Task to carry out
Edit everything from the start of the entries down through the line containing "zu Priama akcia v Košiciach (18.3.)" so that "NEW" becomes "LATEST", with nothing else changed.

[[ Records for the task open ]]

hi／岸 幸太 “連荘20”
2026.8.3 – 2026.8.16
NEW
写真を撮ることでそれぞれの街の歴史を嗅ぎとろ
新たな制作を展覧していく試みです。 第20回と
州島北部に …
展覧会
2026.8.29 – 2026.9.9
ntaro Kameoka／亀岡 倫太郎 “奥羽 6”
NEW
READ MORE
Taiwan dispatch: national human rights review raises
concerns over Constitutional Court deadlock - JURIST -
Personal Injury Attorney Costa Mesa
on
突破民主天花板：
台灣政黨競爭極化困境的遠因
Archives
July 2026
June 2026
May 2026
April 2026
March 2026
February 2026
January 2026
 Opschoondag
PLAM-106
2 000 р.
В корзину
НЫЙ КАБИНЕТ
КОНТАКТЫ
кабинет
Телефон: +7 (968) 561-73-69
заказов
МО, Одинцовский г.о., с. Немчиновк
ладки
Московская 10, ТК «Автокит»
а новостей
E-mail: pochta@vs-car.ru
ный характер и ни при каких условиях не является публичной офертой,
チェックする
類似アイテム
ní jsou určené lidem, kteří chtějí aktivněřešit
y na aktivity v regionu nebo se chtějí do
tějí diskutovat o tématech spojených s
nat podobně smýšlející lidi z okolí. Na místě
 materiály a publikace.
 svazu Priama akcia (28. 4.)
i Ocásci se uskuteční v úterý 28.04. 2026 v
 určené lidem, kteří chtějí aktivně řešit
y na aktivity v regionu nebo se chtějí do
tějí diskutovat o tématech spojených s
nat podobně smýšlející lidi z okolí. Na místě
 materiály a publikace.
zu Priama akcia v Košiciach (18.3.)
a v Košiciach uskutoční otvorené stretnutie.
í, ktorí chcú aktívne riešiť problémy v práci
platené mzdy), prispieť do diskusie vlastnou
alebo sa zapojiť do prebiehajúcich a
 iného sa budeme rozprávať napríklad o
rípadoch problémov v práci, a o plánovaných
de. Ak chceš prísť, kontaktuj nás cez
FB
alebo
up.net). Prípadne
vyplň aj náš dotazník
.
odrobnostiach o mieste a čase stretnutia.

[[ Records for the task closed ]]

Exercise answer
hi／岸 幸太 “連荘20”
2026.8.3 – 2026.8.16
LATEST
写真を撮ることでそれぞれの街の歴史を嗅ぎとろ
新たな制作を展覧していく試みです。 第20回と
州島北部に …
展覧会
2026.8.29 – 2026.9.9
ntaro Kameoka／亀岡 倫太郎 “奥羽 6”
LATEST
READ MORE
Taiwan dispatch: national human rights review raises
concerns over Constitutional Court deadlock - JURIST -
Personal Injury Attorney Costa Mesa
on
突破民主天花板：
台灣政黨競爭極化困境的遠因
Archives
July 2026
June 2026
May 2026
April 2026
March 2026
February 2026
January 2026
 Opschoondag
PLAM-106
2 000 р.
В корзину
НЫЙ КАБИНЕТ
КОНТАКТЫ
кабинет
Телефон: +7 (968) 561-73-69
заказов
МО, Одинцовский г.о., с. Немчиновк
ладки
Московская 10, ТК «Автокит»
а новостей
E-mail: pochta@vs-car.ru
ный характер и ни при каких условиях не является публичной офертой,
チェックする
類似アイテム
ní jsou určené lidem, kteří chtějí aktivněřešit
y na aktivity v regionu nebo se chtějí do
tějí diskutovat o tématech spojených s
nat podobně smýšlející lidi z okolí. Na místě
 materiály a publikace.
 svazu Priama akcia (28. 4.)
i Ocásci se uskuteční v úterý 28.04. 2026 v
 určené lidem, kteří chtějí aktivně řešit
y na aktivity v regionu nebo se chtějí do
tějí diskutovat o tématech spojených s
nat podobně smýšlející lidi z okolí. Na místě
 materiály a publikace.
zu Priama akcia v Košiciach (18.3.)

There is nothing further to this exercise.